What you will do
(a) List every wine reviewed in the wine tasting notes below, giving the vintage year (or N.V.), the full name as shown, and its point score.
(b) Answer these questions from the wine tasting notes below, one line each:
(i) What does the fairly ripe fruit give the Pierre Moncuit rosé?
(ii) What does the Mugnier lack that keeps it from being particularly Nuits-like?
(iii) Which two elements appear alongside the black fruit in the Philip Togni cabernet?

1 person found this helpful Comments (2)
Rosé - Sparkling
N.V. Pierre Moncuit Champagne Grand Cru Brut Rosé France, Champagne, Champagne Grand Cru
90 points
What an awesome, easy-going rose. It's never tough, hard, overly acidic, or even overly mineral: just balanced, easy, fresh, and charming. The fruit here is fairly ripe, and lends this a roundness that I find missing in so many champagnes. There's some red-fruited character here as well, something that's sometimes hard to find in rose champagnes.
Red
2013 Jacques-Frédéric Mugnier Nuits St. Georges 1er Cru Clos de la Maréchale France, Burgundy, Côte de Nuits, Nuits St. Georges 1er Cru
90 points
I've never been a fan of this wine; I think it's mostly a wine made to pad out the distributor's profits. Seriously, have you ever seen anyone who wanted Mugnier ask for a case of the Maréchale? Yeah, didn't think so. Still, this is a pretty good example of this wine. It's got a nice crunchy red fruit profile on the nose and palate. It's not particularly Nuits-like in that it doesn't have too much earth or dirt, but there is a nice density of fruit here. A good showing, but this seems like a Burgundy that doesn't quite know where it's from.
Red
1997 Philip Togni Cabernet Sauvignon USA, California, Napa Valley, Spring Mountain District
93 points
This is a real, proper Napa cabernet. This is very fleshy, showing the fruit and ripeness of the vintage with incredible clarity. This is a beast of a wine; incredibly young with a long life ahead of it. There are some elements of dust and earth, alongside the black fruit. Really good, but this can use a lot more age to integrate.

Supplied material
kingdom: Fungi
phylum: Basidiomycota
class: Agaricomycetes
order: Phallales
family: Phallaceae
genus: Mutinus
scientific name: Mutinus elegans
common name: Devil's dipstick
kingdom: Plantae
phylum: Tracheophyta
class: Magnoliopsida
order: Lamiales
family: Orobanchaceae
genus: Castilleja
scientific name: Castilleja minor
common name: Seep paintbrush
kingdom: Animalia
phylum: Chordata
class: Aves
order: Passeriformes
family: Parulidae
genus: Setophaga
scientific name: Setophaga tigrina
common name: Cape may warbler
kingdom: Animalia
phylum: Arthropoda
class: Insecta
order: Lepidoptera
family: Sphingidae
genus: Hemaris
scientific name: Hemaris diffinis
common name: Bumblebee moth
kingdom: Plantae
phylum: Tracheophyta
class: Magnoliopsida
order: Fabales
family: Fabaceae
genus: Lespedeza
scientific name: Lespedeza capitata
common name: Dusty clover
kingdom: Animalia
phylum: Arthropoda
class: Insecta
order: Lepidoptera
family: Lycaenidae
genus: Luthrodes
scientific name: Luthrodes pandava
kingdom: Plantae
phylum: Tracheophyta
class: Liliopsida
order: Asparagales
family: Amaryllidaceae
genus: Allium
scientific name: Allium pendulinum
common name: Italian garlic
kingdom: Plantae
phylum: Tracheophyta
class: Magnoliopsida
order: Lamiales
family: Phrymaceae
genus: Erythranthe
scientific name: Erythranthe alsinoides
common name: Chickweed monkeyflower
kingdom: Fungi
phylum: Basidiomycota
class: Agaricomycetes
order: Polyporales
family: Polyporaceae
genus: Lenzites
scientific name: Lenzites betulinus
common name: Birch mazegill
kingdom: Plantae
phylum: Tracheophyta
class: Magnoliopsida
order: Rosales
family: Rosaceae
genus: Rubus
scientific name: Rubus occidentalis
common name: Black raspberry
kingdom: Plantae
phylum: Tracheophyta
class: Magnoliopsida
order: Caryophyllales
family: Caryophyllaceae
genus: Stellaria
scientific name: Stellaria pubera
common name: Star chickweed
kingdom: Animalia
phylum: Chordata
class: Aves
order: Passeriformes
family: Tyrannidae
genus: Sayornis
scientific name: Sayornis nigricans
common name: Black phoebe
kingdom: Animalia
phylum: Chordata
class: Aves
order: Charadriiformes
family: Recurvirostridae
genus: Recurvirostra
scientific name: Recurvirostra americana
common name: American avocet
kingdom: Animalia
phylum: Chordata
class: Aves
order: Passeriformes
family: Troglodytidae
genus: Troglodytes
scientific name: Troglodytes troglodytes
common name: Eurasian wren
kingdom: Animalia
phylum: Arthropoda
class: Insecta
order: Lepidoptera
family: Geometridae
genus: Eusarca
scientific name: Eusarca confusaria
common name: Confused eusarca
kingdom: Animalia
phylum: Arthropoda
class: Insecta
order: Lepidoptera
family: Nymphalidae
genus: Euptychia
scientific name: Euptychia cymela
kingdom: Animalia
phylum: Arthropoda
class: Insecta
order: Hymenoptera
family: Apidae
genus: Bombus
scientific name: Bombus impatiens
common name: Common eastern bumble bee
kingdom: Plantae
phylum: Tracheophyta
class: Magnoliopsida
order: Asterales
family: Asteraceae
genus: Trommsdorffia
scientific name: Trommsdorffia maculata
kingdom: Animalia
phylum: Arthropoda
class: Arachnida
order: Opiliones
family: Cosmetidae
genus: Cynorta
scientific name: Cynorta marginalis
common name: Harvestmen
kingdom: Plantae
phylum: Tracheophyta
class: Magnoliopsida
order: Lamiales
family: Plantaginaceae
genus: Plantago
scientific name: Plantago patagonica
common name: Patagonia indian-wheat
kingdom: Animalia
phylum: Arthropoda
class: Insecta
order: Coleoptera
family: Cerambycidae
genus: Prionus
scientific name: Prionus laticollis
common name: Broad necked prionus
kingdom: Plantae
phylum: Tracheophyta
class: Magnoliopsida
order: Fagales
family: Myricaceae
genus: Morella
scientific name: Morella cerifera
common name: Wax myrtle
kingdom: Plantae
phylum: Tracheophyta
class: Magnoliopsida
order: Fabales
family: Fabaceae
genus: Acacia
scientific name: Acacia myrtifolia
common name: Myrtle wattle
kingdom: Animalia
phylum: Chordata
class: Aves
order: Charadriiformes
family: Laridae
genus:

Problem solutions
(a)
- N.V. Pierre Moncuit Champagne Grand Cru Brut Rosé: 90 points
- 2013 Jacques-Frédéric Mugnier Nuits St. Georges 1er Cru Clos de la Maréchale: 90 points
- 1997 Philip Togni Cabernet Sauvignon: 93 points

(b)
(i) A roundness.
(ii) Too much earth or dirt.
(iii) Dust and earth.